Simple stories, complex facts by Jeremy Henzell-Thomas

When I was studying history at ‘A’ level in 1964, our syllabus identified
1492 as the year in which ‘Modern History’ began, the year that Columbus
‘discovered’ the ‘New World’. I was not told that it was also the year in which Columbus, in his relentless search for gold and slaves, instituted shockingly cruel and genocidal policies in the Caribbean islands he had ‘discovered’, including the rapid decimation of the populations of indigenous Arawak Indians. Neither was I told that it was the year in which Muhammad xII, the last Emir of Granada, surrendered his city to the Catholic Monarchs after a lengthy siege, bringing to an end 780 years of relatively peaceful co-existence under Islamic rule in Al-Andalus. And no mention was made of the Alhambra Decree in the same year, expelling all Jews from Spain unless they converted to Roman Catholicism. Clearly, I was expected to assimilate the dominant ‘narrative’ from a Eurocentric perspective, a straightforward ‘story’ about modernity, progress and outreach as pivotal features of Western civilisation and hegemony.
 
In Deceit & Self-Deception: Fooling yourself the Better to Fool Others, Robert Trivers refers to ‘false historical narratives’ as ‘lies we tell one another about our past.The usual goals are self-glorification and self-justification… False historical narratives act like self-deceptions at the group level, insofar as many people believe the same falsehood’, unconscious of the fallacies that went into constructing  the narrative.
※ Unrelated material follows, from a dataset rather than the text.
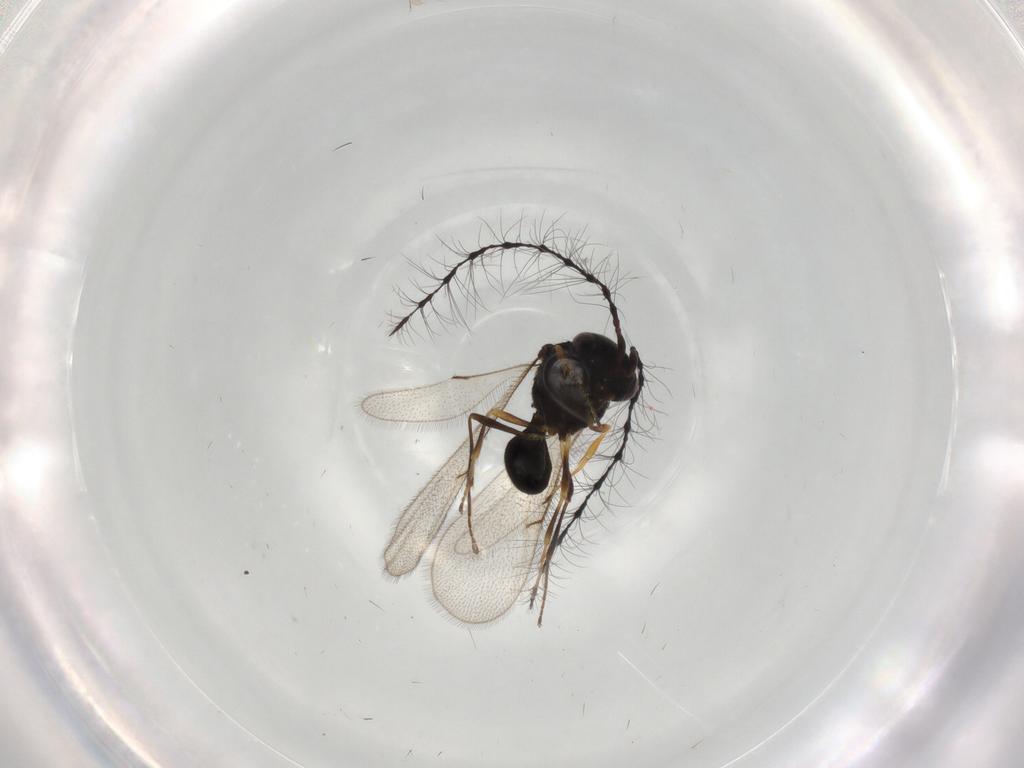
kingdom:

In ‘The Power of False Narratives’, Robert Parry gives us an example in the defeat of a modest gun-safety bill in the US Senate which is ‘further vindication of Orwell’s cynical observation that “who controls the past controls the future” since the American  Right  has persuaded  millions  of Americans  that a false narrative about the Second Amendment is true.’ And Trivers is also surely right that ‘if a great majority of the population can be raised on the same false narrative, you have a powerful force available to achieve group unity.’